1. checking rate of change answer

hello,

the volume of a sphere is given by $V =\frac{4}{3}\pi r^3$. an elastic balloon is being blown up so that the radius is increasing at the rate of $1cm s^{-s}$ calculate the rate at which the volume of the baloon is increasing when the radius is 5 cm

this is what i did

$\frac {dV}{dt}$ = $1cm s^{-s}$
find $\frac {dr}{dt}$

V = $\frac{4}{3}\pi r^3$ therefore $\frac {dV}{dr}$= $4\pi r^2$

aplying chain rule $\frac {dV}{dt}$= $\frac {dV}{dr}$ . $
\frac {dr}{dt}

$

1= $4\pi r^2$ x $\frac {dr}{dt}$

$\frac {dr}{dt}=$ $\frac {1}{4\pi r^2}$

when r = 5
$\frac {dr}{dt}=$ $\frac {1}{4\pi 5^2}$

=0.0032 cm/sec

2. Is $\frac{\mathrm{d}V}{\mathrm{d}t} = 1$ cm/s or is $\frac{\mathrm{d}r}{\mathrm{d}t}$? I think you have mixed up the radius and the volume.....

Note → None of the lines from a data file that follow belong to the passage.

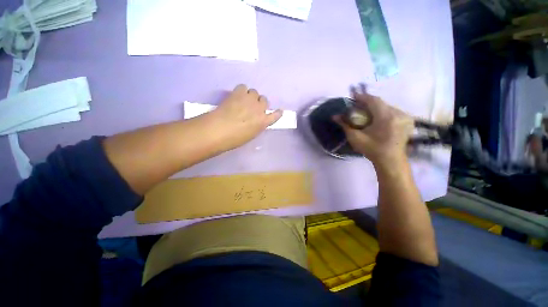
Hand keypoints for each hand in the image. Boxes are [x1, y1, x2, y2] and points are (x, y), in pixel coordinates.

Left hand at [208, 84, 281, 150]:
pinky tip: (236, 96)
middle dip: (259, 103)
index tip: (279, 111)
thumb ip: (257, 126)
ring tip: (243, 100)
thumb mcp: (251, 135)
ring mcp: (250, 100)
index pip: (275, 115)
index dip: (277, 113)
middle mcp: (260, 109)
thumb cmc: (235, 138)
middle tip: (252, 107)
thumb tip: (255, 121)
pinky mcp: (239, 93)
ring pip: (255, 92)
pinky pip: (243, 87)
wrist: (220, 130)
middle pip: (264, 100)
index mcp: (263, 122)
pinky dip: (241, 91)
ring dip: (250, 96)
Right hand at [334, 84, 413, 166]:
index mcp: (386, 117)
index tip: (353, 96)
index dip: (363, 97)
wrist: (390, 160)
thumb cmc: (372, 149)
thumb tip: (334, 116)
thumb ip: (345, 125)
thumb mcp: (355, 137)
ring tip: (366, 112)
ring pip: (387, 106)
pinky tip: (378, 118)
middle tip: (358, 106)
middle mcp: (398, 113)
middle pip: (381, 103)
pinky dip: (384, 112)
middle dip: (368, 103)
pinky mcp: (408, 120)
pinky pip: (393, 111)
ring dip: (376, 107)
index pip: (374, 100)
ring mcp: (405, 117)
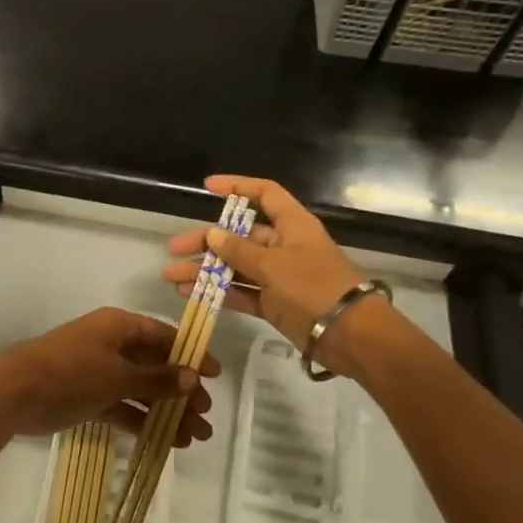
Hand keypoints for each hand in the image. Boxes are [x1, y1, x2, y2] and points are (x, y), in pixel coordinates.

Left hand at [0, 307, 219, 445]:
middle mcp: (111, 345)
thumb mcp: (117, 375)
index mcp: (119, 326)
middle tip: (204, 416)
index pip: (163, 336)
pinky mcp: (89, 397)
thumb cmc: (70, 373)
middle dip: (181, 390)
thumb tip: (192, 377)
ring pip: (141, 390)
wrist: (15, 394)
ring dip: (166, 411)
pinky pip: (124, 407)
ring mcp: (99, 372)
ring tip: (195, 437)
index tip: (214, 376)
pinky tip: (167, 441)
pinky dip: (143, 421)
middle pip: (155, 365)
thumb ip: (156, 379)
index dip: (190, 355)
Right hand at [164, 175, 369, 366]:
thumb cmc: (315, 287)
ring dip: (204, 271)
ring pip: (235, 267)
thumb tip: (212, 233)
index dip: (237, 187)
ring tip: (171, 278)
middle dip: (205, 241)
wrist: (350, 336)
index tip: (208, 187)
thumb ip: (239, 251)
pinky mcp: (274, 303)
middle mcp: (283, 246)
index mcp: (292, 225)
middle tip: (174, 250)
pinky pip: (240, 292)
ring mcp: (278, 276)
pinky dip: (218, 293)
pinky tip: (190, 294)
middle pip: (239, 235)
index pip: (264, 194)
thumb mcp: (274, 265)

3. seems like i have, can you show me the right way to work this problem.

4. Originally Posted by sigma1
seems like i have, can you show me the right way to work this problem.
Just substitute the correct things into the correct parts of your expression for dV/dt !